Food waste directly affects your cost of goods sold and gross profit. There are two ways to handle it in your books, and the better approach depends on how much visibility you want.

The simple method lets spoilage flow through your regular COGS calculation. When you do inventory counts, spoiled product shows up as lower ending inventory. That automatically increases your COGS because you have less on hand than you purchased. This works if waste is minimal and you don’t need to analyze it separately.

The better method tracks spoilage in a dedicated account. Create an expense account called Spoilage and Waste or Inventory Shrinkage under your cost of goods sold section. When product goes bad, debit this account and credit your inventory asset. Now you can see exactly how much you’re losing to waste rather than having it hidden in your overall food costs.

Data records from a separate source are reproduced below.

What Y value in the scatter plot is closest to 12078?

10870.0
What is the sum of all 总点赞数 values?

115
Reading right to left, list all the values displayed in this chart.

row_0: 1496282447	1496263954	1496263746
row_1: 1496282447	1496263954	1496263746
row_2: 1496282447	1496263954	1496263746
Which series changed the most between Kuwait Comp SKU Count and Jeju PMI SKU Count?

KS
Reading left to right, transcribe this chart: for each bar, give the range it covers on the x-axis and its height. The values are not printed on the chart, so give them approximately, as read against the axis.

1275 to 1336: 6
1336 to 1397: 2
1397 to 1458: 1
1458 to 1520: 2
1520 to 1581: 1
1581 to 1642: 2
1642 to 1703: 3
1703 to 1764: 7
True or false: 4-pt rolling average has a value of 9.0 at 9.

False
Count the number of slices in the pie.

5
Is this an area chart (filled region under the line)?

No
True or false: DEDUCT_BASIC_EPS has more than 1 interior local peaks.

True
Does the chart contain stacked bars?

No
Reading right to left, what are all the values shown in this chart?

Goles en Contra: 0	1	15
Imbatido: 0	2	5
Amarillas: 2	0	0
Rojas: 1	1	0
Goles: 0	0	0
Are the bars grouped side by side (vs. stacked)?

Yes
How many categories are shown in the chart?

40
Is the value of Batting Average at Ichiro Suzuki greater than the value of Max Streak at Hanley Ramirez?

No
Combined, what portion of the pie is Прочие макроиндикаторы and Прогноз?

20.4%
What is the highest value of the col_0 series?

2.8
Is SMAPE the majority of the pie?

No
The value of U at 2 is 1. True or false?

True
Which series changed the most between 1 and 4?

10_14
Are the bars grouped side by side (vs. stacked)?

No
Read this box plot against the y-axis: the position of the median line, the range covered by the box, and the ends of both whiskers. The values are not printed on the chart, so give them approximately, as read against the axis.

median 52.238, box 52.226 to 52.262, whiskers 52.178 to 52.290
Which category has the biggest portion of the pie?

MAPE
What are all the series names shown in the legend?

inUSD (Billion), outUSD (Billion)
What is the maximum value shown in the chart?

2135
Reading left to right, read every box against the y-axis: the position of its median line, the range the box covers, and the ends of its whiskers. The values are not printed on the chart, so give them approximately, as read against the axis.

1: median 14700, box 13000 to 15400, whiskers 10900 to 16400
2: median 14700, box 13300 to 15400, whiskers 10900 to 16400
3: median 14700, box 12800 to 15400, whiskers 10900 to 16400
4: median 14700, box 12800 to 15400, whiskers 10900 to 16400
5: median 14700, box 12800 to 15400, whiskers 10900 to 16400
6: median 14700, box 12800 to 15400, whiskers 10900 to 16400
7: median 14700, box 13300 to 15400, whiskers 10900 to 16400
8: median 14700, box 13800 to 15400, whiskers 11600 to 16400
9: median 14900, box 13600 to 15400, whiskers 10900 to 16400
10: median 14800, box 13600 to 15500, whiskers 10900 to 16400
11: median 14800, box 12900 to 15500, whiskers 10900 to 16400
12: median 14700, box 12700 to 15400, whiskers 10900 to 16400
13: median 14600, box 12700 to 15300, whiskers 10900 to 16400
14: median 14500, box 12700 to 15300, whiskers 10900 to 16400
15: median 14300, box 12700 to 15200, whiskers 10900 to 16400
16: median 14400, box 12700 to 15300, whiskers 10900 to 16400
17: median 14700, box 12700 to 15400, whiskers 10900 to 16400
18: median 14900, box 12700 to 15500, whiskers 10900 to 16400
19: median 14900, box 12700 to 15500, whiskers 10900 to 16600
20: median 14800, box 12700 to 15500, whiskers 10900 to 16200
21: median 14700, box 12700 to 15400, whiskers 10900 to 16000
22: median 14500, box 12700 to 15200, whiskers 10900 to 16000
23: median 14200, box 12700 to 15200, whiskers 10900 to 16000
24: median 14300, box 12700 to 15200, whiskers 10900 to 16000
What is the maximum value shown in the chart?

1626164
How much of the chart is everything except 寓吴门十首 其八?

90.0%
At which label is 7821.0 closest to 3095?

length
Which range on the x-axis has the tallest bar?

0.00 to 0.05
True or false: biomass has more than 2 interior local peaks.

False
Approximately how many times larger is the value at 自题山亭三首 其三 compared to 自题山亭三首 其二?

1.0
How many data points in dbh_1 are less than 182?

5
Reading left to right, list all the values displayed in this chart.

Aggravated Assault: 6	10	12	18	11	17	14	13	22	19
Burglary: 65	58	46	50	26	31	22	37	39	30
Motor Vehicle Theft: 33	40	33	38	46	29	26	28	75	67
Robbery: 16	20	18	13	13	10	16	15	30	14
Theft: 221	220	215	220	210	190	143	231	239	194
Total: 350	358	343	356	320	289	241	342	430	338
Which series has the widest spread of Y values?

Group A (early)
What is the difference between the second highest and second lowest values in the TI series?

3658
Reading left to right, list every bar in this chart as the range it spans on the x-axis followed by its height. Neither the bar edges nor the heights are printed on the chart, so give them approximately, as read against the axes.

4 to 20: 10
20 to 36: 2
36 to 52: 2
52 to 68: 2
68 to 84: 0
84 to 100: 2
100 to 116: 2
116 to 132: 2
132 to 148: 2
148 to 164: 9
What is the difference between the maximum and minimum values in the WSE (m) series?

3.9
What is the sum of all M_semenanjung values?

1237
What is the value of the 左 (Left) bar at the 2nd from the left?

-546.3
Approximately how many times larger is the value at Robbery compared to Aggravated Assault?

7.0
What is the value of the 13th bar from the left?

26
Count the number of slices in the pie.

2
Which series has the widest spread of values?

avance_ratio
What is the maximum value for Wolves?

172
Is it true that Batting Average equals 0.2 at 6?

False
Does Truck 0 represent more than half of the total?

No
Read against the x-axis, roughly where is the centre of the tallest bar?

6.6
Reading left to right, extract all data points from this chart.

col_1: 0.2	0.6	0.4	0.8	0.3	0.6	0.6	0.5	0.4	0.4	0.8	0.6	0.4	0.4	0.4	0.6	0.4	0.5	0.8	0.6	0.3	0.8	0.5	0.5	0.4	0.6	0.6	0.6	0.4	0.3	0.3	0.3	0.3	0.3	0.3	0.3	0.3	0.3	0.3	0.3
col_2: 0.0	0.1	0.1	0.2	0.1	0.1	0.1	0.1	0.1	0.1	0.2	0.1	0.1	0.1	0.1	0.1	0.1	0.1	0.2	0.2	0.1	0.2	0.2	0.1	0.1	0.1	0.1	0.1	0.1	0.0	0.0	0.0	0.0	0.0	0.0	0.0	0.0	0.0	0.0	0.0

The tracking only works if you capture what’s being thrown out. A waste log is essential. Every time someone discards product, they record what it was, the quantity or weight, and the reason. Was it expired? Damaged? Over-prepped and never used? The waste log creates the documentation you need for accurate bookkeeping and helps you spot patterns that are costing you money.

Physical inventory counts should happen weekly for perishables. Compare what you should have based on purchases minus sales to what’s actually on the shelves. The gap between theoretical and actual inventory is shrinkage, which includes spoilage, portioning errors, and theft. Regular counts catch problems before they compound.

When you identify spoiled product, record it promptly. Waiting until month-end to batch all your waste entries means relying on memory and incomplete logs. Inventory accounting works best when entries happen close to when the actual waste occurs.

For tax purposes, spoilage reduces your taxable income because it’s part of your cost of goods sold. The IRS doesn’t require itemized receipts for every discarded item, but you need reasonable documentation showing the losses are legitimate and business-related. Your waste logs and inventory count sheets provide that support if you’re ever questioned.

The data you collect should inform purchasing decisions. If you’re consistently throwing out the same items, you’re either ordering too much or not rotating stock properly. A good waste tracking system pays for itself by helping you reduce the waste in the first place.

Most Andover, MA payroll service clients in food businesses find that separating spoilage from general COGS gives them the visibility they need to manage food costs effectively. Knowing your waste percentage lets you benchmark against industry standards and set realistic targets for improvement.